**Assignment**
Reproduce every record below line for line, keeping each character and line break unchanged.
━━━
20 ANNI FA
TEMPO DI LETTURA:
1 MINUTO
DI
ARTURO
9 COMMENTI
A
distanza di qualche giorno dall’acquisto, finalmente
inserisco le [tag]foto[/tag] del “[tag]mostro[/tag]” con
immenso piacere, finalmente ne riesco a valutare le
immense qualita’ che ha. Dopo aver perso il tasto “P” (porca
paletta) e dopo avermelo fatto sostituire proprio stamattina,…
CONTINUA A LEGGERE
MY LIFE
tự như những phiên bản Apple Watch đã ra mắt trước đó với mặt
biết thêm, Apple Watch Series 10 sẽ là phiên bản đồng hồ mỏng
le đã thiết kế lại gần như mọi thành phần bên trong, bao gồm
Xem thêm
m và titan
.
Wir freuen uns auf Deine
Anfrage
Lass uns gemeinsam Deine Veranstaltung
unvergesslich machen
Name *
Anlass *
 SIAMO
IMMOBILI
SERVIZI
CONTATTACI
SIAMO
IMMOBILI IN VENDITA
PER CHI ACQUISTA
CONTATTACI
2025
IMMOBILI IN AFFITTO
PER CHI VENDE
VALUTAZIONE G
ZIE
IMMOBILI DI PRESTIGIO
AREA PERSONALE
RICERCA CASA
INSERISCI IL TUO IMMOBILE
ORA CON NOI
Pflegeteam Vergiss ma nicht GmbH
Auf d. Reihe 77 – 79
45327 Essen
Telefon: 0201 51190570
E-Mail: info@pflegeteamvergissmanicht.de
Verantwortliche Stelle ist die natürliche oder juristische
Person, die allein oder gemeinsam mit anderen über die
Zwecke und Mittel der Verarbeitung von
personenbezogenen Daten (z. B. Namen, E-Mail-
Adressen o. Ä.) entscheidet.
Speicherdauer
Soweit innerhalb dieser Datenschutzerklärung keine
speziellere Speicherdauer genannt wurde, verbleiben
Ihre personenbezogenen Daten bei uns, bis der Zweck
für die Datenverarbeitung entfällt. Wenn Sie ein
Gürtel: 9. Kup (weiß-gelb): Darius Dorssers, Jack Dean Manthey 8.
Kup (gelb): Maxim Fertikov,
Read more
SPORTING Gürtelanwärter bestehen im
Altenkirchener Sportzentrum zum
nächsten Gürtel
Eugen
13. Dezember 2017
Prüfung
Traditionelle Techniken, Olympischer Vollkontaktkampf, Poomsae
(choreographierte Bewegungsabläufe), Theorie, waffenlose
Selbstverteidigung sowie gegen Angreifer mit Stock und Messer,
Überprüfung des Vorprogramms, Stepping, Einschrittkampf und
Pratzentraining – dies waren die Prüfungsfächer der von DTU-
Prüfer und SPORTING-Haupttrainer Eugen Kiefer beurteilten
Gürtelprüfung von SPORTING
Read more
━━━
**Finished task**
20 ANNI FA
TEMPO DI LETTURA:
1 MINUTO
DI
ARTURO
9 COMMENTI
A
distanza di qualche giorno dall’acquisto, finalmente
inserisco le [tag]foto[/tag] del “[tag]mostro[/tag]” con
immenso piacere, finalmente ne riesco a valutare le
immense qualita’ che ha. Dopo aver perso il tasto “P” (porca
paletta) e dopo avermelo fatto sostituire proprio stamattina,…
CONTINUA A LEGGERE
MY LIFE
tự như những phiên bản Apple Watch đã ra mắt trước đó với mặt
biết thêm, Apple Watch Series 10 sẽ là phiên bản đồng hồ mỏng
le đã thiết kế lại gần như mọi thành phần bên trong, bao gồm
Xem thêm
m và titan
.
Wir freuen uns auf Deine
Anfrage
Lass uns gemeinsam Deine Veranstaltung
unvergesslich machen
Name *
Anlass *
 SIAMO
IMMOBILI
SERVIZI
CONTATTACI
SIAMO
IMMOBILI IN VENDITA
PER CHI ACQUISTA
CONTATTACI
2025
IMMOBILI IN AFFITTO
PER CHI VENDE
VALUTAZIONE G
ZIE
IMMOBILI DI PRESTIGIO
AREA PERSONALE
RICERCA CASA
INSERISCI IL TUO IMMOBILE
ORA CON NOI
Pflegeteam Vergiss ma nicht GmbH
Auf d. Reihe 77 – 79
45327 Essen
Telefon: 0201 51190570
E-Mail: info@pflegeteamvergissmanicht.de
Verantwortliche Stelle ist die natürliche oder juristische
Person, die allein oder gemeinsam mit anderen über die
Zwecke und Mittel der Verarbeitung von
personenbezogenen Daten (z. B. Namen, E-Mail-
Adressen o. Ä.) entscheidet.
Speicherdauer
Soweit innerhalb dieser Datenschutzerklärung keine
speziellere Speicherdauer genannt wurde, verbleiben
Ihre personenbezogenen Daten bei uns, bis der Zweck
für die Datenverarbeitung entfällt. Wenn Sie ein
Gürtel: 9. Kup (weiß-gelb): Darius Dorssers, Jack Dean Manthey 8.
Kup (gelb): Maxim Fertikov,
Read more
SPORTING Gürtelanwärter bestehen im
Altenkirchener Sportzentrum zum
nächsten Gürtel
Eugen
13. Dezember 2017
Prüfung
Traditionelle Techniken, Olympischer Vollkontaktkampf, Poomsae
(choreographierte Bewegungsabläufe), Theorie, waffenlose
Selbstverteidigung sowie gegen Angreifer mit Stock und Messer,
Überprüfung des Vorprogramms, Stepping, Einschrittkampf und
Pratzentraining – dies waren die Prüfungsfächer der von DTU-
Prüfer und SPORTING-Haupttrainer Eugen Kiefer beurteilten
Gürtelprüfung von SPORTING
Read more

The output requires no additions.